Увидев натурографы, Ниду Бабу покачал головой и объяснил:
— Введите сюда боев, вы увидите, что это такое!
Он шепнул браминам:
— Вы губите боев, которых посылали мы к вам… Это большевики-бои! Они наши!.. Саибы за каждого из них по мешку рупий отдали бы, только чтобы изловить их.
Индусы и старшина с испуганным изумлением обступили Ниду, слушая его сообщения о боях с чудесными машинами, обличающими деяния саибов, а затем поспешили привести ребят.
Вызванные в избу, трепещущие Вагонетка и Чекарев остановились перед индусами и вдруг увидели Ниду Бабу.
Чертежник ободряюще кивнул ребятам головой и коротко сказал:
— Вас будут спрашивать, — говорите только правду. Эти люди вам зла не сделают.
Индусы и старшина сели на пол.
Ниду отдал ребятам аппараты.
— Покажите чудо-картину! Покажите, баранчуки! — обратился к ним старшина. Так вы, значит, не от саибов пришли? Эх вы, русские бои!
У Вагонетки от радости закружилась голова, он взглянул на Ниду и, увидев подтверждающий кивок революционера, быстро заправил аппарат.
Затем он щелкнул его затворами.
В ту же секунду одна стена избы пропала, и на ней задвигались картины майенвильских событий.
— Собаки-саибы! Убийцы! — повскакивали индусы с пола, бросаясь с выхваченными кинжалами к картине и думая, что это видение настоящей действительности.
Но увидев, что первое явление картины сменилось новым, и убедившись в обманчивости видения, они успокоились и, не спуская глаз, стали ожидать развязки происходивших на их глазах сцен усмирения.

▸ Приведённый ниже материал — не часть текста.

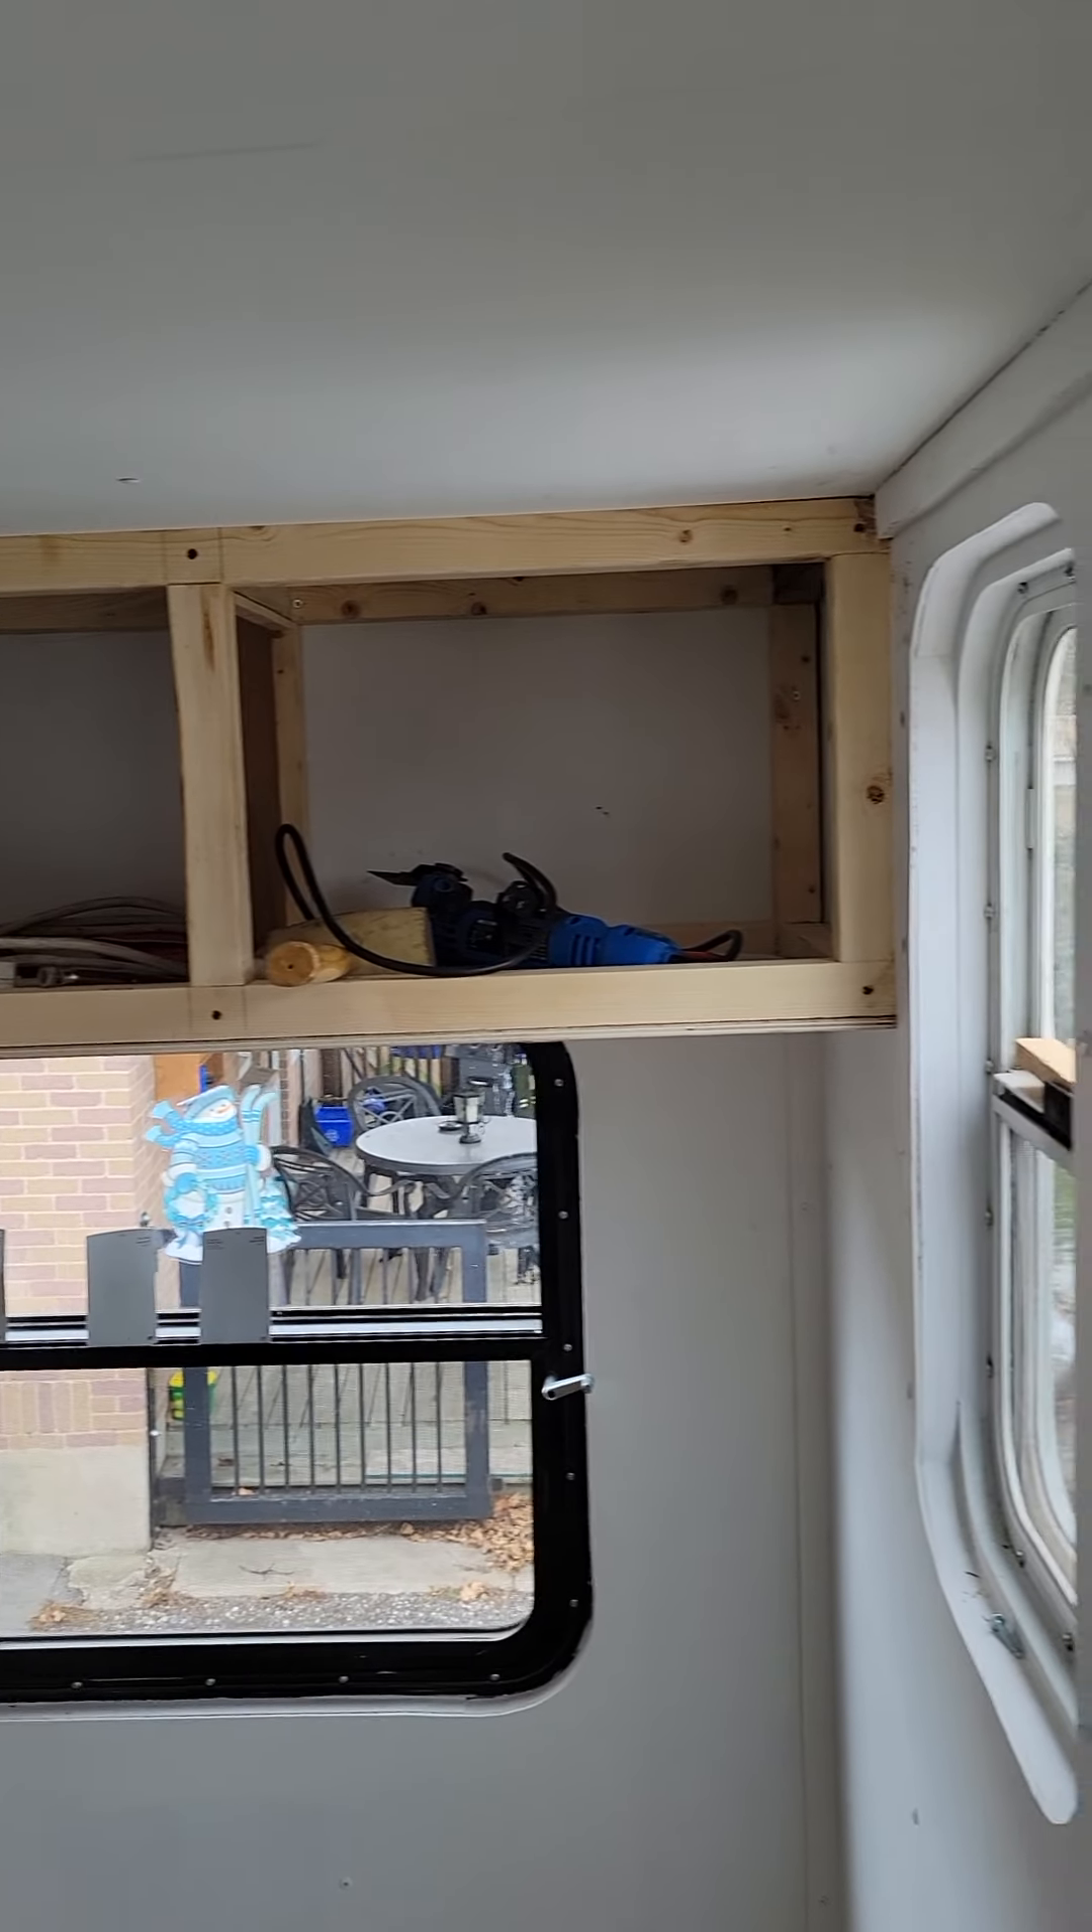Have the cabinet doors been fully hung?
No.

Когда демонстрация картины была окончена, старшина и индусы обступили ребят, радостно хлопая их по плечам и растроганно убеждая:
— Большевики, а молчали? Маленькие, а большевики? Саибам хотите капута? Э, бои! Э, фаренки! Теперь мы позовем всю деревню наших братьев. Покажите всем картину. Еще есть?..
Ниду Бабу стал совещаться со стариками. Сразу же о перемене в судьбе боев стало известно всей деревне, и жители потянулись в общинную избу.
Но теперь, обступая ребят и толкаясь возле них, ремесленники и райоты на них смотрели с уважением и проявляли все признаки раскаяния за свое подозрение к ним. Узнав, что бои — большевики, женщины прибежали в избу с лепешками и бобами. Кто-то притащил ласси — воды с молоком.
— Бои-большевики — наши! Бедный народ боев обижать никому не даст! Оставайтесь у нас, мы по очереди будем принимать и кормить баранчуков с картинками!
Вагонетка и Чекарев, осаждаемые любовным ухаживанием, оказались среди свертков с пищей и горшков с напитками. Арапчонок из кузни присоседился к ним и жадно рассматривал их, лопоча восклицания радости.
Ребята отзывались на вопросы, жевали хлеб, переглядывались и обмахивали с глаз слезы радости, благодаря Ниду за свое спасение. После сарая на такой прием они не рассчитывали.
Община задала ребятам работы на два дня, в течении которых они переставали показывать картины только, сваливаясь окончательно с ног, и когда нужно было пойти в какую-нибудь избу поесть.